Viscount Davidson, of Little Gaddesden in the County of Hertford, is a title in the Peerage of the United Kingdom. It was created on 11 June 1937 for the Conservative politician and former Member of Parliament for Hemel Hempstead, Sir J. C. C. Davidson.

His elder son Andrew, the second Viscount, served as Captain of the Yeomen of the Guard from 1986 to 1991 in the Conservative administrations of Margaret Thatcher and John Major. However, he lost his seat in the House of Lords after the passing of the House of Lords Act 1999. Andrew died in 2012 and the title was inherited by his brother Malcolm.

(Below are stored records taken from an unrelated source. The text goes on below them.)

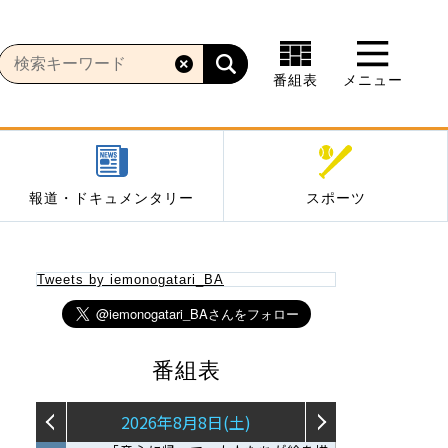
番組表
メニュー
報道・ドキュメンタリー
スポーツ
Tweets by iemonogatari_BA
番組表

Malcolm died in 2019 and the title was inherited by Malcolm's son John.

Viscounts Davidson (1937)
John Colin Campbell Davidson, 1st Viscount Davidson (1889–1970)
(John) Andrew Davidson, 2nd Viscount Davidson (1928–2012)
Malcolm William Mackenzie Davidson, 3rd Viscount Davidson (1934–2019)
John Nicolas Alexander Davidson, 4th Viscount Davidson (b. 1971)

There is no heir.

References

Kidd, Charles, Williamson, David (editors). Debrett's Peerage and Baronetage (1990 edition). New York: St Martin's Press, 1990.